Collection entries
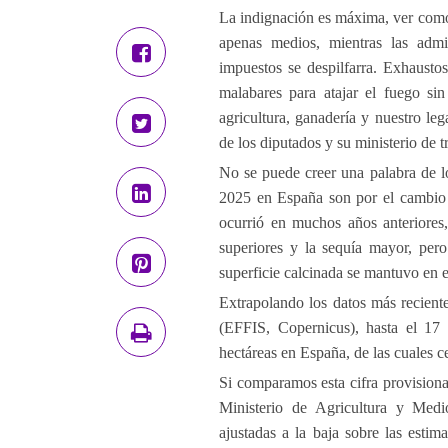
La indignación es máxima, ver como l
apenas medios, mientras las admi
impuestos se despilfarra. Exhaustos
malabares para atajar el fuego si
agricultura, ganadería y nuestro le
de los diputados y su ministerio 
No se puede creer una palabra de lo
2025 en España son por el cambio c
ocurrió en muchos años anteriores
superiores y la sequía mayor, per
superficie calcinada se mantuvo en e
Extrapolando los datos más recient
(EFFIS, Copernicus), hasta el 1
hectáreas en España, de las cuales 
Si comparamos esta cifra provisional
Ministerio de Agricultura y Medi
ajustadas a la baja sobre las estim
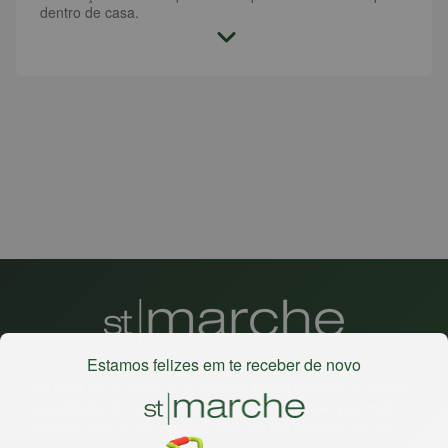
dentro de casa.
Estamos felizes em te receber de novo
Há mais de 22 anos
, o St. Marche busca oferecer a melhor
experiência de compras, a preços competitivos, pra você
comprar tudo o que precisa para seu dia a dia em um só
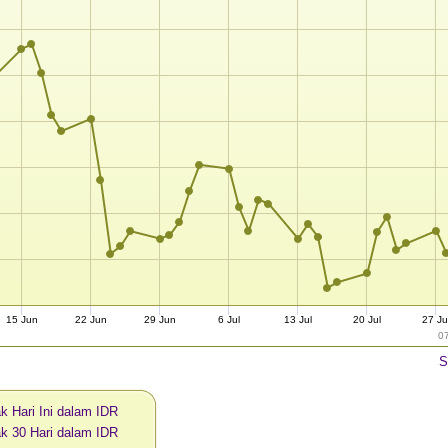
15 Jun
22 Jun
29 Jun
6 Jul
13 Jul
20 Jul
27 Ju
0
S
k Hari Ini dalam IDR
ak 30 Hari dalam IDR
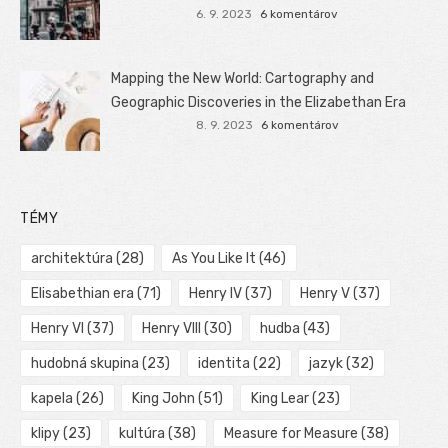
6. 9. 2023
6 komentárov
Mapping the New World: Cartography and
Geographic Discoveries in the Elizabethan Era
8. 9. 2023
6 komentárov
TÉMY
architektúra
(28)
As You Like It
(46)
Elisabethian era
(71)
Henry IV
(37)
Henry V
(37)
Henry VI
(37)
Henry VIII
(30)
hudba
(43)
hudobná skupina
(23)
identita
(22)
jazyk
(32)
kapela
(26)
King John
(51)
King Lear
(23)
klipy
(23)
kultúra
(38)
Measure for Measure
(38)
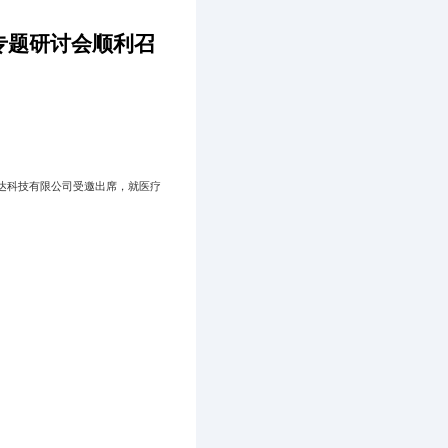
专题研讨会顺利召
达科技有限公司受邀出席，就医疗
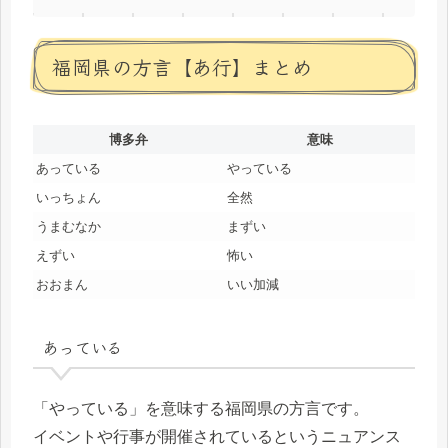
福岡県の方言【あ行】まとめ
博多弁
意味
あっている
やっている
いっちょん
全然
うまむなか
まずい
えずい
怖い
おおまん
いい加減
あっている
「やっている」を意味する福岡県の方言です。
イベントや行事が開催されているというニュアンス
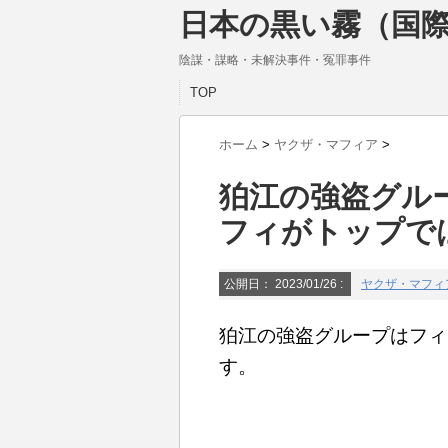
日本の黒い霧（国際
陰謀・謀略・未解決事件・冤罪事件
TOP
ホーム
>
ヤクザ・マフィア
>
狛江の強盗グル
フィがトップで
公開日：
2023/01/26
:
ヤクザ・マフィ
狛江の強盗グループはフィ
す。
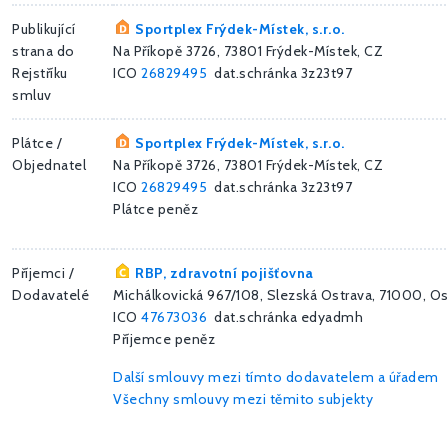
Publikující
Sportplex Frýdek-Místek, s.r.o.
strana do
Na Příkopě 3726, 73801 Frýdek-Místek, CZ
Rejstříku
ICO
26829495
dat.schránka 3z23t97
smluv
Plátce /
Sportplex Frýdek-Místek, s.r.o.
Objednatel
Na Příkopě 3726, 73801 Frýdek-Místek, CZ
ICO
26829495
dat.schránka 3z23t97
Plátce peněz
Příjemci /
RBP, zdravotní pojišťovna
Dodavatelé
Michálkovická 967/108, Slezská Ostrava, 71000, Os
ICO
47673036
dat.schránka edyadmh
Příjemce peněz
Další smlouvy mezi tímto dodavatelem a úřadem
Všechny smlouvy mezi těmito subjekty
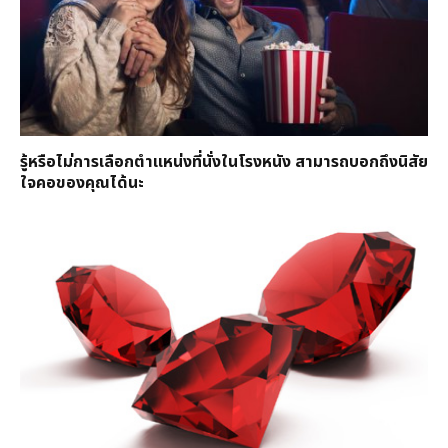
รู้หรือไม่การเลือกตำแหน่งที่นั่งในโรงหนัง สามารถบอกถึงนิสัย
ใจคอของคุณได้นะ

JOB ITEM :: Begin at the line containing "福岡県の方言【あ行】まとめ" and stop at the final line of the data. Retype those lines exactly, without the pictures.

EXPECTED ANSWER ::
福岡県の方言【あ行】まとめ
博多弁
意味
あっている
やっている
いっちょん
全然
うまむなか
まずい
えずい
怖い
おおまん
いい加減
あっている
「やっている」を意味する福岡県の方言です。
イベントや行事が開催されているというニュアンス
日本の黒い霧（国際
陰謀・謀略・未解決事件・冤罪事件
TOP
ホーム
>
ヤクザ・マフィア
>
狛江の強盗グル
フィがトップで
公開日：
2023/01/26
:
ヤクザ・マフィ
狛江の強盗グループはフィ
す。
Publikující
Sportplex Frýdek-Místek, s.r.o.
strana do
Na Příkopě 3726, 73801 Frýdek-Místek, CZ
Rejstříku
ICO
26829495
dat.schránka 3z23t97
smluv
Plátce /
Sportplex Frýdek-Místek, s.r.o.
Objednatel
Na Příkopě 3726, 73801 Frýdek-Místek, CZ
ICO
26829495
dat.schránka 3z23t97
Plátce peněz
Příjemci /
RBP, zdravotní pojišťovna
Dodavatelé
Michálkovická 967/108, Slezská Ostrava, 71000, Os
ICO
47673036
dat.schránka edyadmh
Příjemce peněz
Další smlouvy mezi tímto dodavatelem a úřadem
Všechny smlouvy mezi těmito subjekty
รู้หรือไม่การเลือกตำแหน่งที่นั่งในโรงหนัง สามารถบอกถึงนิสัย
ใจคอของคุณได้นะ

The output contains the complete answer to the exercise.